*** Begin section ***
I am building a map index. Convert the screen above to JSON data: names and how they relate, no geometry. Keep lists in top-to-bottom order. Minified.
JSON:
*** End section ***
*** Begin section ***
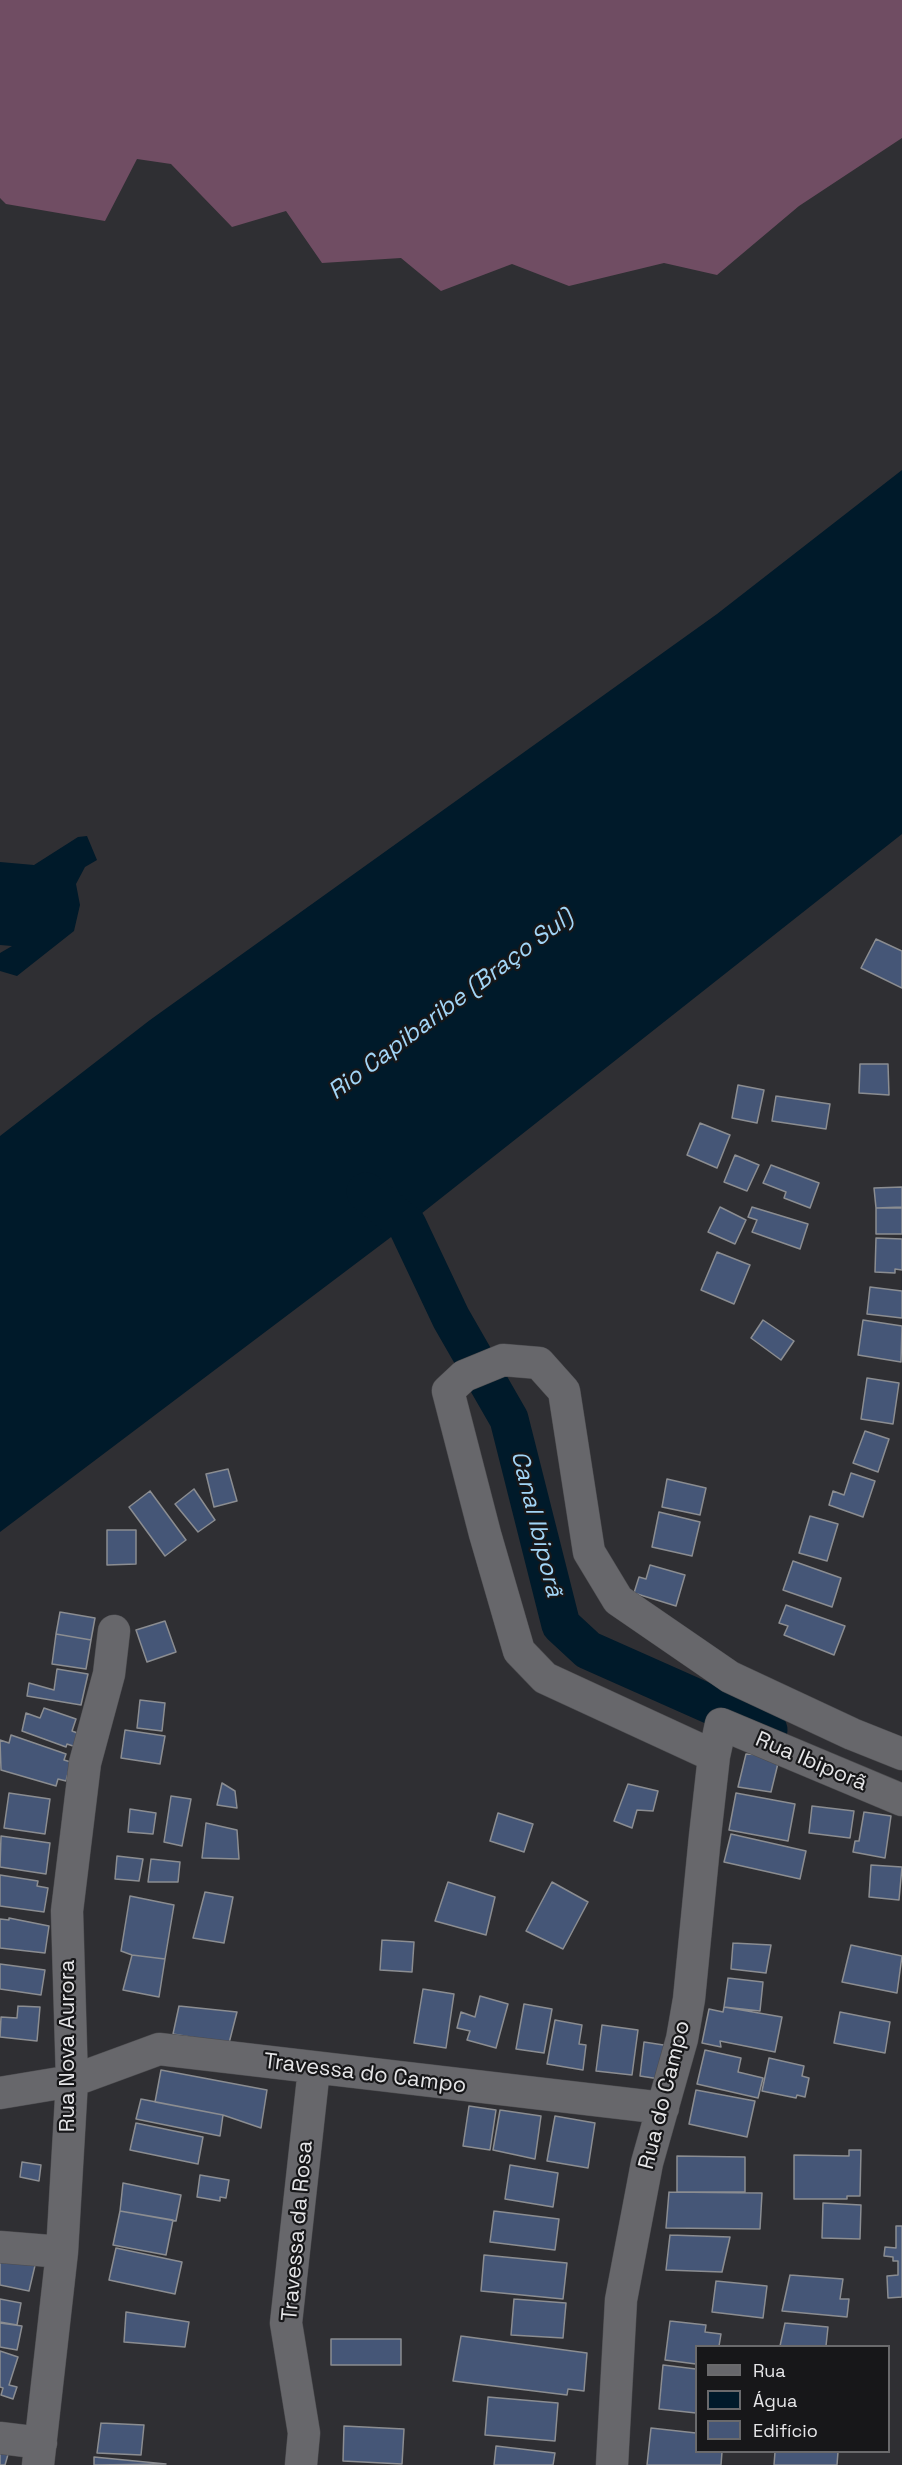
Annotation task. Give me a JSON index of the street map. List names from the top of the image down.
*** End section ***
# EXERCISE INSTRUCTIONS:
Would you please state how many lines in the material hold "names"? The number alone will do.

# REPLY TO THE TASK:
2